= Beginning of Section =

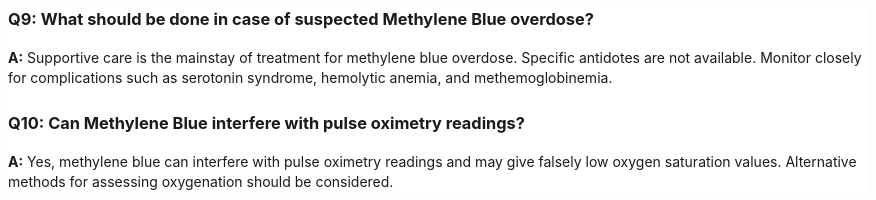 ### **Q9: What should be done in case of suspected Methylene Blue overdose?**

**A:**  Supportive care is the mainstay of treatment for methylene blue overdose.  Specific antidotes are not available.  Monitor closely for complications such as serotonin syndrome, hemolytic anemia, and methemoglobinemia.

### **Q10: Can Methylene Blue interfere with pulse oximetry readings?**

**A:** Yes, methylene blue can interfere with pulse oximetry readings and may give falsely low oxygen saturation values.  Alternative methods for assessing oxygenation should be considered.
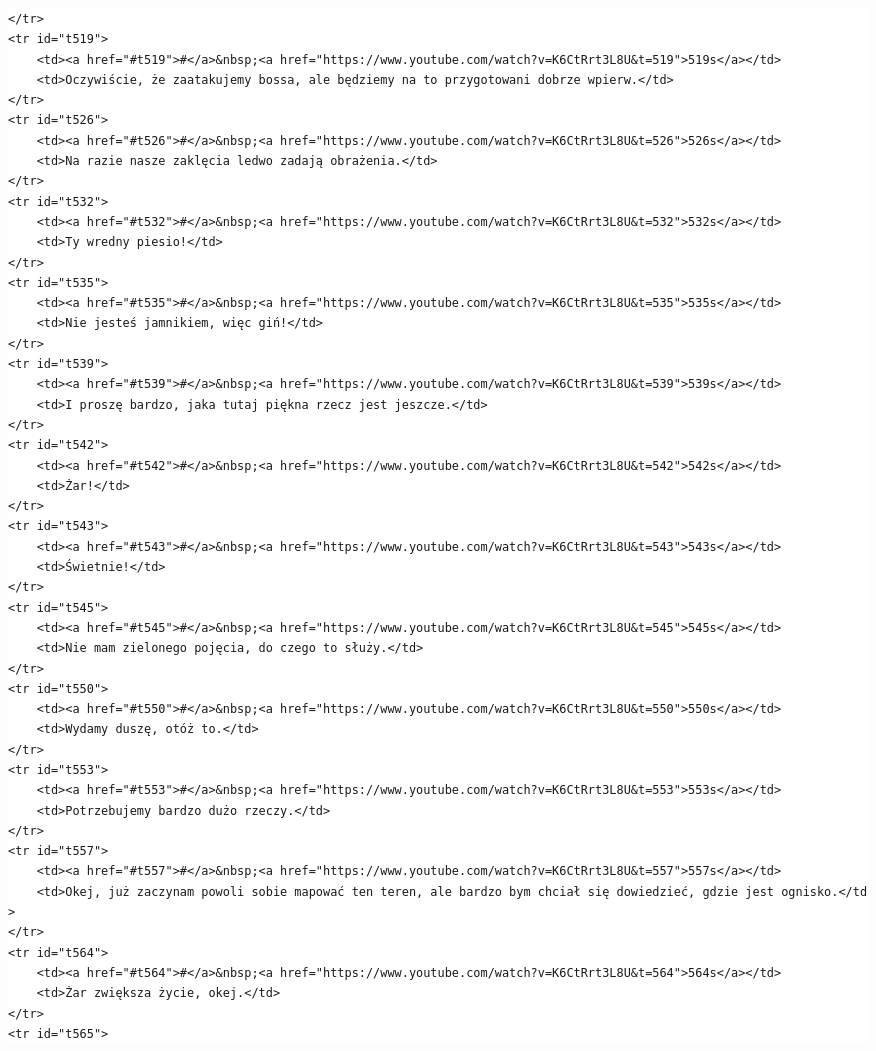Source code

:     </tr>
    <tr id="t519">
        <td><a href="#t519">#</a>&nbsp;<a href="https://www.youtube.com/watch?v=K6CtRrt3L8U&t=519">519s</a></td>
        <td>Oczywiście, że zaatakujemy bossa, ale będziemy na to przygotowani dobrze wpierw.</td>
    </tr>
    <tr id="t526">
        <td><a href="#t526">#</a>&nbsp;<a href="https://www.youtube.com/watch?v=K6CtRrt3L8U&t=526">526s</a></td>
        <td>Na razie nasze zaklęcia ledwo zadają obrażenia.</td>
    </tr>
    <tr id="t532">
        <td><a href="#t532">#</a>&nbsp;<a href="https://www.youtube.com/watch?v=K6CtRrt3L8U&t=532">532s</a></td>
        <td>Ty wredny piesio!</td>
    </tr>
    <tr id="t535">
        <td><a href="#t535">#</a>&nbsp;<a href="https://www.youtube.com/watch?v=K6CtRrt3L8U&t=535">535s</a></td>
        <td>Nie jesteś jamnikiem, więc giń!</td>
    </tr>
    <tr id="t539">
        <td><a href="#t539">#</a>&nbsp;<a href="https://www.youtube.com/watch?v=K6CtRrt3L8U&t=539">539s</a></td>
        <td>I proszę bardzo, jaka tutaj piękna rzecz jest jeszcze.</td>
    </tr>
    <tr id="t542">
        <td><a href="#t542">#</a>&nbsp;<a href="https://www.youtube.com/watch?v=K6CtRrt3L8U&t=542">542s</a></td>
        <td>Żar!</td>
    </tr>
    <tr id="t543">
        <td><a href="#t543">#</a>&nbsp;<a href="https://www.youtube.com/watch?v=K6CtRrt3L8U&t=543">543s</a></td>
        <td>Świetnie!</td>
    </tr>
    <tr id="t545">
        <td><a href="#t545">#</a>&nbsp;<a href="https://www.youtube.com/watch?v=K6CtRrt3L8U&t=545">545s</a></td>
        <td>Nie mam zielonego pojęcia, do czego to służy.</td>
    </tr>
    <tr id="t550">
        <td><a href="#t550">#</a>&nbsp;<a href="https://www.youtube.com/watch?v=K6CtRrt3L8U&t=550">550s</a></td>
        <td>Wydamy duszę, otóż to.</td>
    </tr>
    <tr id="t553">
        <td><a href="#t553">#</a>&nbsp;<a href="https://www.youtube.com/watch?v=K6CtRrt3L8U&t=553">553s</a></td>
        <td>Potrzebujemy bardzo dużo rzeczy.</td>
    </tr>
    <tr id="t557">
        <td><a href="#t557">#</a>&nbsp;<a href="https://www.youtube.com/watch?v=K6CtRrt3L8U&t=557">557s</a></td>
        <td>Okej, już zaczynam powoli sobie mapować ten teren, ale bardzo bym chciał się dowiedzieć, gdzie jest ognisko.</td>
    </tr>
    <tr id="t564">
        <td><a href="#t564">#</a>&nbsp;<a href="https://www.youtube.com/watch?v=K6CtRrt3L8U&t=564">564s</a></td>
        <td>Żar zwiększa życie, okej.</td>
    </tr>
    <tr id="t565">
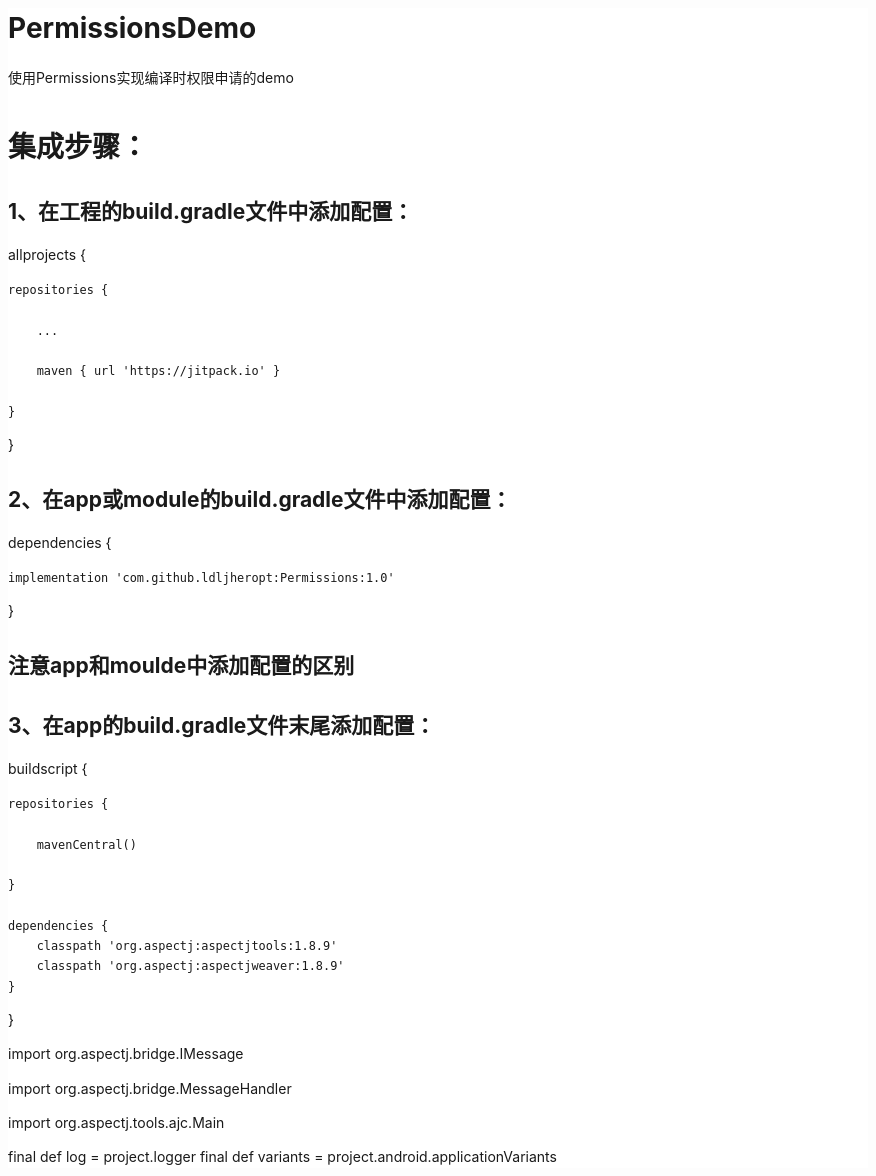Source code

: # PermissionsDemo
使用Permissions实现编译时权限申请的demo

# 集成步骤：

## 1、在工程的build.gradle文件中添加配置：


allprojects {

    repositories {
	
		...
		
		maven { url 'https://jitpack.io' }
		
	}	
}


## 2、在app或module的build.gradle文件中添加配置：

dependencies {
  
    implementation 'com.github.ldljheropt:Permissions:1.0'
}

## 注意app和moulde中添加配置的区别

## 3、在app的build.gradle文件末尾添加配置：


buildscript {

    repositories {
    
        mavenCentral()
	
    }

    dependencies {
        classpath 'org.aspectj:aspectjtools:1.8.9'
        classpath 'org.aspectj:aspectjweaver:1.8.9'
    }
}


import org.aspectj.bridge.IMessage

import org.aspectj.bridge.MessageHandler

import org.aspectj.tools.ajc.Main

final def log = project.logger
final def variants = project.android.applicationVariants
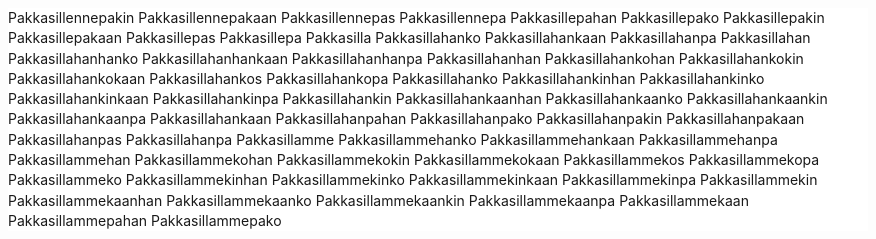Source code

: Pakkasillennepakin
Pakkasillennepakaan
Pakkasillennepas
Pakkasillennepa
Pakkasillepahan
Pakkasillepako
Pakkasillepakin
Pakkasillepakaan
Pakkasillepas
Pakkasillepa
Pakkasilla
Pakkasillahanko
Pakkasillahankaan
Pakkasillahanpa
Pakkasillahan
Pakkasillahanhanko
Pakkasillahanhankaan
Pakkasillahanhanpa
Pakkasillahanhan
Pakkasillahankohan
Pakkasillahankokin
Pakkasillahankokaan
Pakkasillahankos
Pakkasillahankopa
Pakkasillahanko
Pakkasillahankinhan
Pakkasillahankinko
Pakkasillahankinkaan
Pakkasillahankinpa
Pakkasillahankin
Pakkasillahankaanhan
Pakkasillahankaanko
Pakkasillahankaankin
Pakkasillahankaanpa
Pakkasillahankaan
Pakkasillahanpahan
Pakkasillahanpako
Pakkasillahanpakin
Pakkasillahanpakaan
Pakkasillahanpas
Pakkasillahanpa
Pakkasillamme
Pakkasillammehanko
Pakkasillammehankaan
Pakkasillammehanpa
Pakkasillammehan
Pakkasillammekohan
Pakkasillammekokin
Pakkasillammekokaan
Pakkasillammekos
Pakkasillammekopa
Pakkasillammeko
Pakkasillammekinhan
Pakkasillammekinko
Pakkasillammekinkaan
Pakkasillammekinpa
Pakkasillammekin
Pakkasillammekaanhan
Pakkasillammekaanko
Pakkasillammekaankin
Pakkasillammekaanpa
Pakkasillammekaan
Pakkasillammepahan
Pakkasillammepako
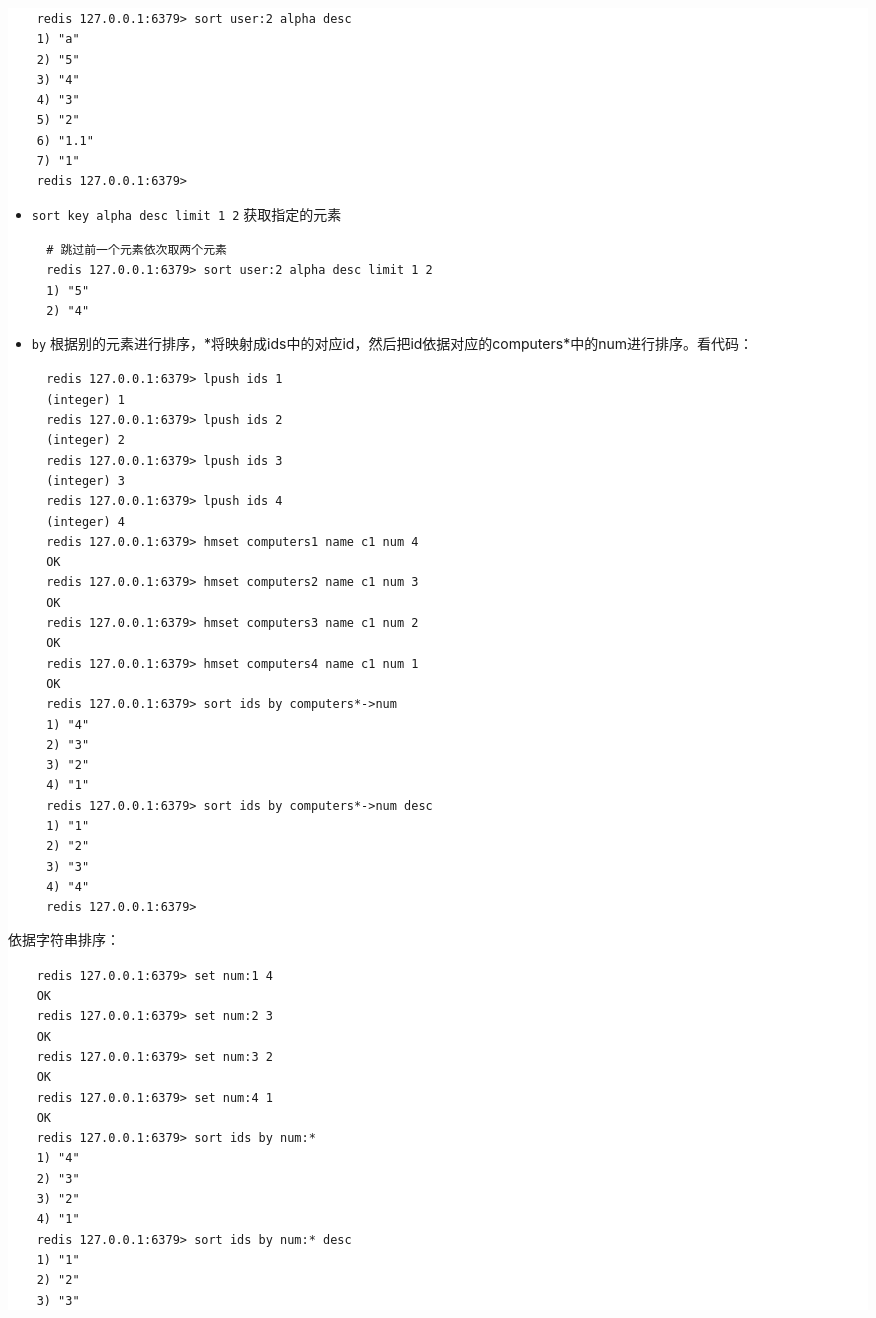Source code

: 		redis 127.0.0.1:6379> sort user:2 alpha desc
		1) "a"
		2) "5"
		3) "4"
		4) "3"
		5) "2"
		6) "1.1"
		7) "1"
		redis 127.0.0.1:6379>

* `sort key alpha desc limit 1 2` 获取指定的元素

		# 跳过前一个元素依次取两个元素
		redis 127.0.0.1:6379> sort user:2 alpha desc limit 1 2
		1) "5"
		2) "4"
* `by` 根据别的元素进行排序，\*将映射成ids中的对应id，然后把id依据对应的computers\*中的num进行排序。看代码：

		redis 127.0.0.1:6379> lpush ids 1
		(integer) 1
		redis 127.0.0.1:6379> lpush ids 2
		(integer) 2
		redis 127.0.0.1:6379> lpush ids 3
		(integer) 3
		redis 127.0.0.1:6379> lpush ids 4
		(integer) 4
		redis 127.0.0.1:6379> hmset computers1 name c1 num 4
		OK
		redis 127.0.0.1:6379> hmset computers2 name c1 num 3
		OK
		redis 127.0.0.1:6379> hmset computers3 name c1 num 2
		OK
		redis 127.0.0.1:6379> hmset computers4 name c1 num 1
		OK
		redis 127.0.0.1:6379> sort ids by computers*->num
		1) "4"
		2) "3"
		3) "2"
		4) "1"
		redis 127.0.0.1:6379> sort ids by computers*->num desc
		1) "1"
		2) "2"
		3) "3"
		4) "4"
		redis 127.0.0.1:6379>
 依据字符串排序：

		redis 127.0.0.1:6379> set num:1 4
		OK
		redis 127.0.0.1:6379> set num:2 3
		OK
		redis 127.0.0.1:6379> set num:3 2
		OK
		redis 127.0.0.1:6379> set num:4 1
		OK
		redis 127.0.0.1:6379> sort ids by num:*
		1) "4"
		2) "3"
		3) "2"
		4) "1"
		redis 127.0.0.1:6379> sort ids by num:* desc
		1) "1"
		2) "2"
		3) "3"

= End of Section =

→ **How to complete this task**: Could you count the lines in the entries that hold the word "final"? Only the number is wanted.

→ **Written answer**: 2